Single Digits: In Praise of Small Numbers
Author of Single Digits Marc Chamberland provides his take on the significance of the single digits excluding zero (zero’s significance is so great it can fill a book all by itself). And though the single digits are well know to us all, the author found tricks that may be unfamiliar even to the most mathematically adept of readers.
The introduction to Single Digits show Chamberland understands the concerns of his audience, “Some of the topics, such as the Pizza Theorem, require little mathematical background and are understandable by a curious 12-year-old; other sections require modest amount of technical math, while a few selections, such as the section on E8, allude to sufficiently advanced material that it should not be read with small children present.”
Chamberland’s writing style is conversational with occasional flights of fancy as this sentence demonstrates, “Proving that a suspected number is irrational is often a difficult feat, but showing that it is transcendental requires more muscle than a four-by-four truck.”
There are numerous topics within each digit’s chapter; each topic is short, no more than a few pages with diagrams and illustrations. A few topics will indeed require the reader to have an advanced background in mathematics, i.e. some calculus, but there is no problem so difficult that it includes a $1 million dollar prize for its solution. And many of the topics are so well written, this reviewer would not be surprised if they find their way into the next appearance of The Best Writing in Mathematics.

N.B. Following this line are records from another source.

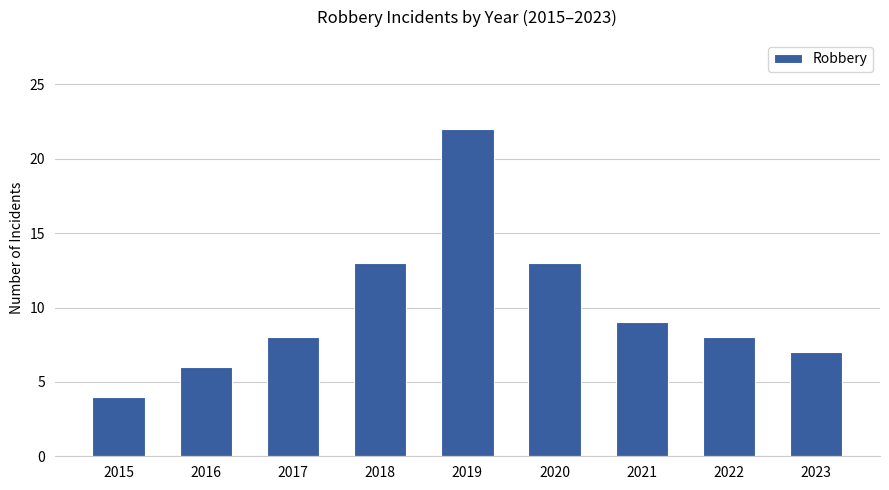

What is the difference between the values at 2015 and 2023?

3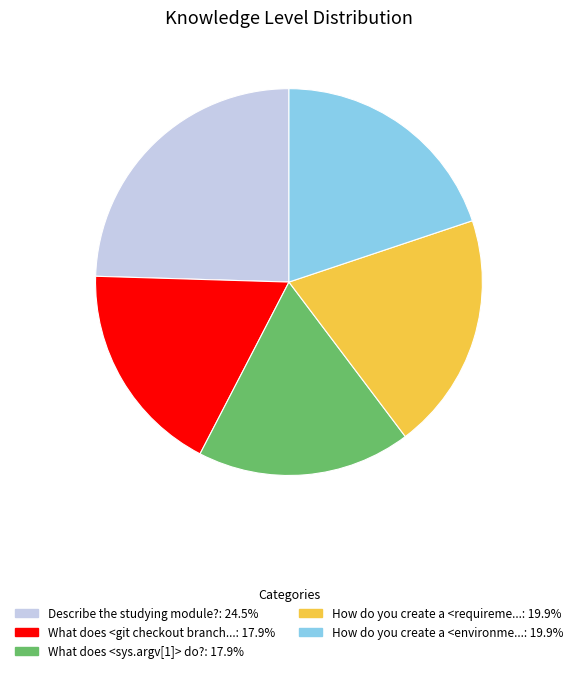

Is there a majority slice in this chart?

No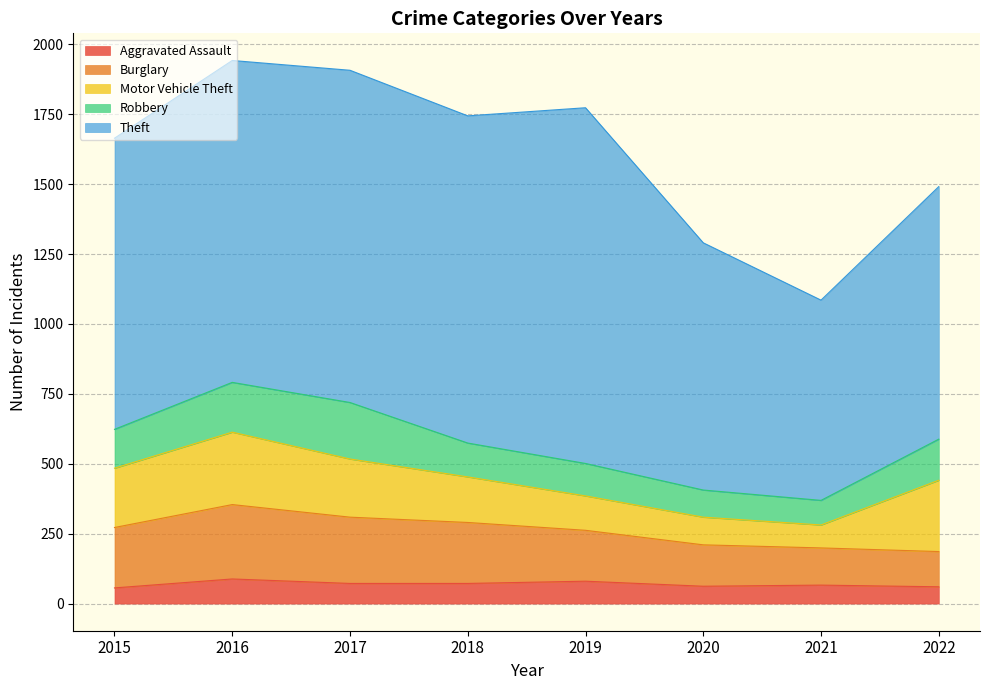

What is the sum of the Motor Vehicle Theft values at 2016 and 2019?

382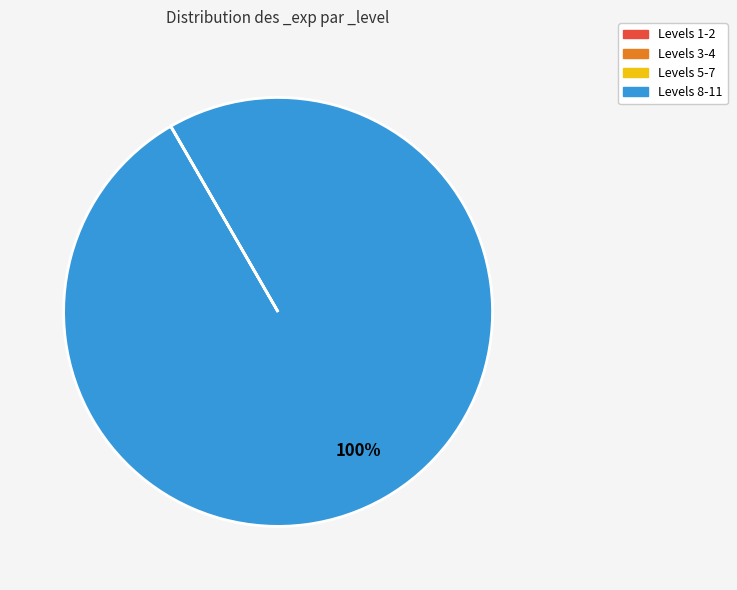

Does any single category account for the majority?

Yes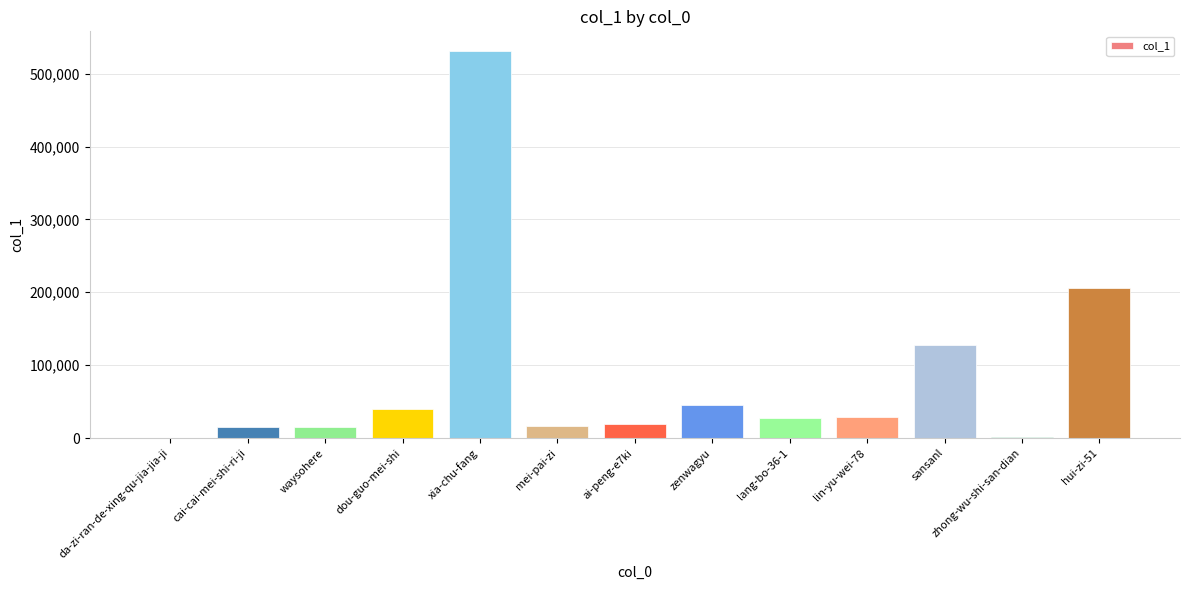

The value at mei-pai-zi is 16183. True or false?

True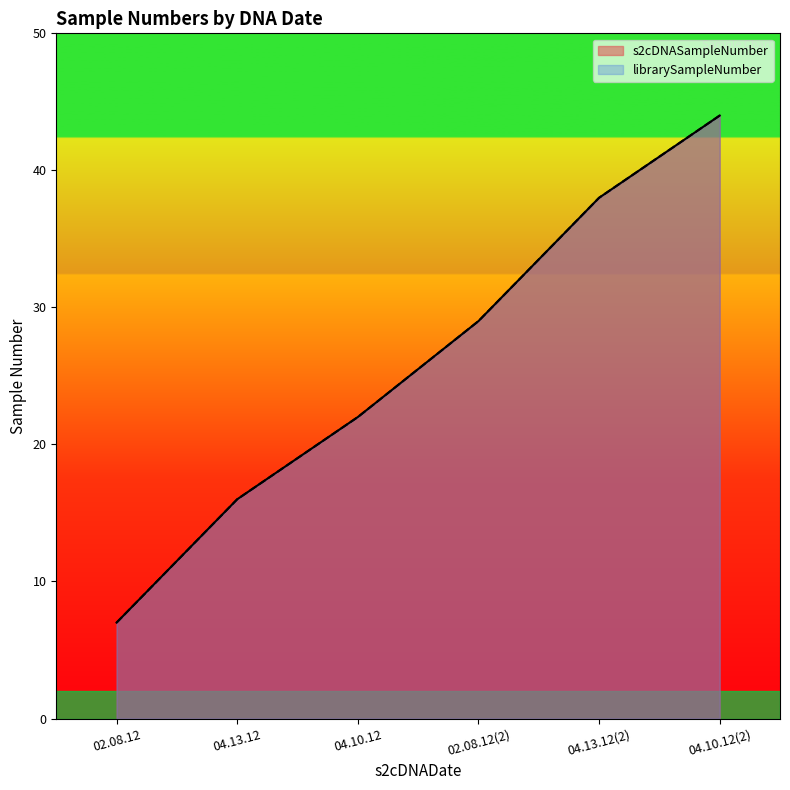

What is the sum of the s2cDNASampleNumber values at 04.10.12(2) and 04.10.12?

66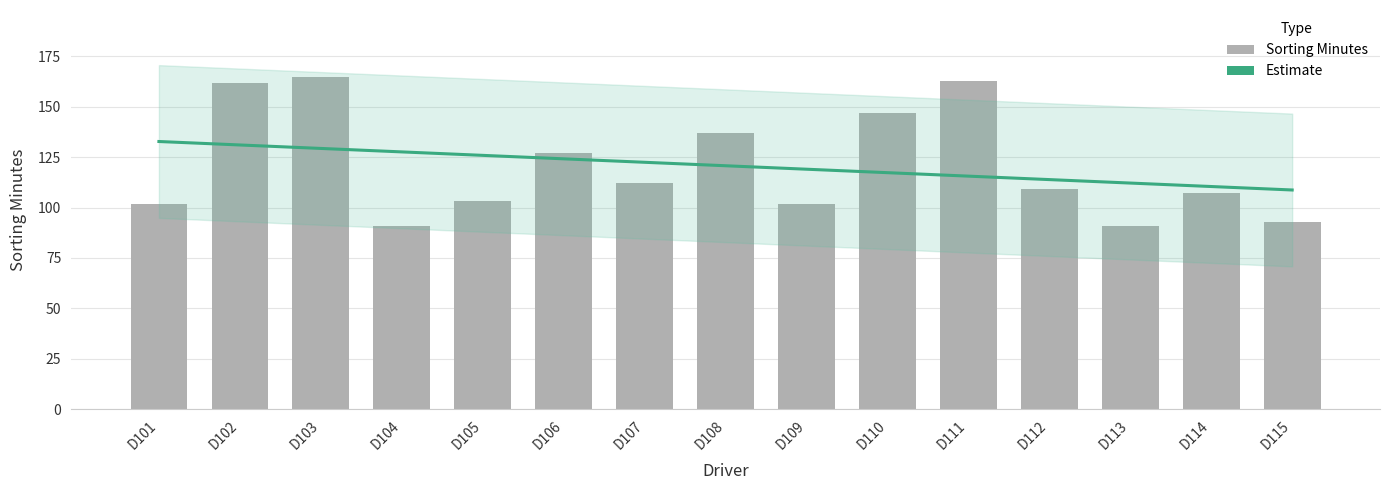

The value at D111 is 258. True or false?

False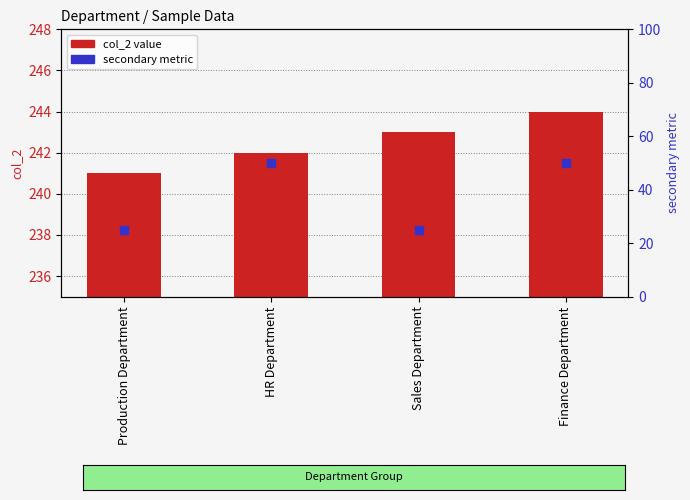

Which series reaches the minimum Y coordinate?

secondary metric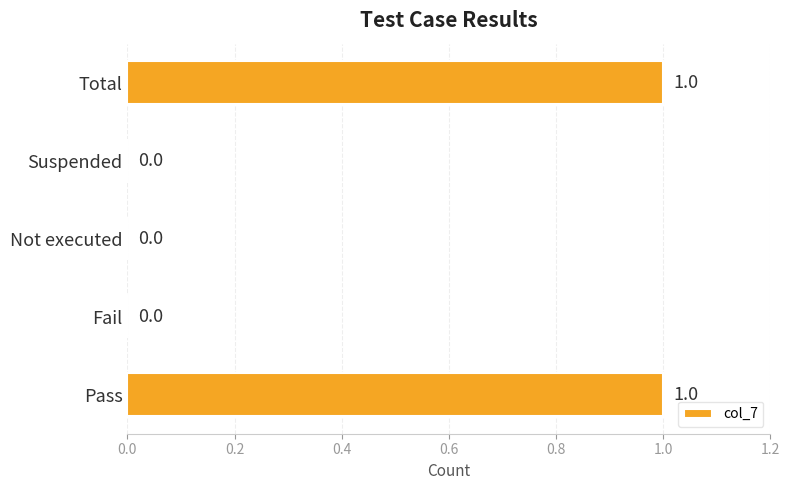

What is the sum of all values?

2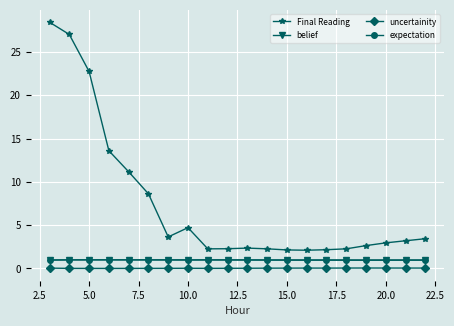

What is the maximum value for Final Reading?

28.4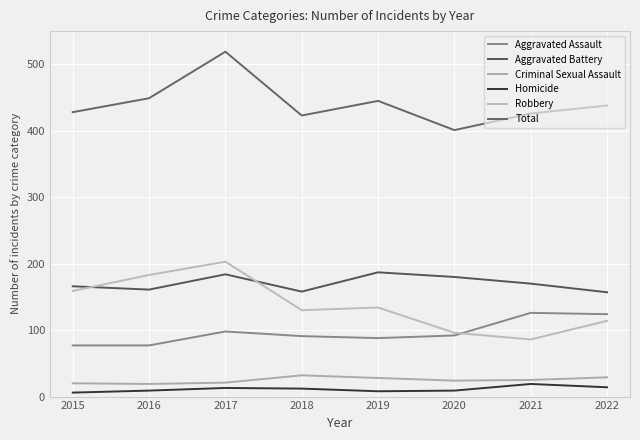

What is the difference between the maximum and minimum values in the Criminal Sexual Assault series?

13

Now for the digits themselves.
What can one say about the number one? The first digit is the starting point for topics in uniqueness as in, “The One.” From uniqueness the author moves on to origami, Fibonacci numbers, the Golden Ratio (as a representative of a value that consists only of symbols and the number 1), and prime numbers. There’s more to one than one may presume, there are knots, prime knots, and the cardinality of infinite sets; there are Gibreath’s conjecture, Benford’s Law, inverse problems, and inverse methods (inverse methods are methods that make medical imaging possible).
For the second digit Chamberland addresses algorithms and proofs involving pairs. There are Jordan Curves and parity arguments, bisecting rectangles, and symmetry. There is the twin prime conjecture, and the Ham Sandwich Theorem. There are formulae to calculate Pi that revolve around the number two. There are squaring numbers, Morse code, fractals, and many, many topics that are not covered in other popular mathematics texts that this reviewer has reviewed to date.
For the third digit Chamberland uses the three-body problem as a lead in to problems in astronomy, gravitation, and physics, chaos, surfaces, and proofs. As a bonus he mentions a favorite unmanned spacecraft, SOHO. The chapter on the third digit also includes a study of fractions including Egyptian fractions, which as a topic doesn’t quite adhere to the author’s self-imposed rule—there is no explicit connection made between fractions and the number three, but never mind.
The general theme identified, there’s no need to count past three. There are common mathematical themes across all the digits, including pure mathematics, proofs, and computer proofs versus logical argument. There are few but not many biographies of number theorists, Fermat among them. And called out for special attention are Noam Elkies and Don Zagier who both, in the 1980s, solved one of Euler’s conjectures made over 200 years ago. The odd thing is, not only did these modern mathematicians solve the same conjecture independently, they did so days apart.
Though Single Digits is a new take on a well-traveled popular mathematics subject, the author sometimes has to reach, though overall he does succeed in making the topic interesting, part of that is his commentary on real-world utility of mathematics. Single Digits would make a valuable companion text to mathematics courses provided the author added more problems or exercises for the reader to solve. From a different perspective, if authors of mathematics textbooks could distill Marc Chamberland’s ability to connect mathematics to the real world and add that to their own texts, they would write more interesting and consequently more valuable textbooks.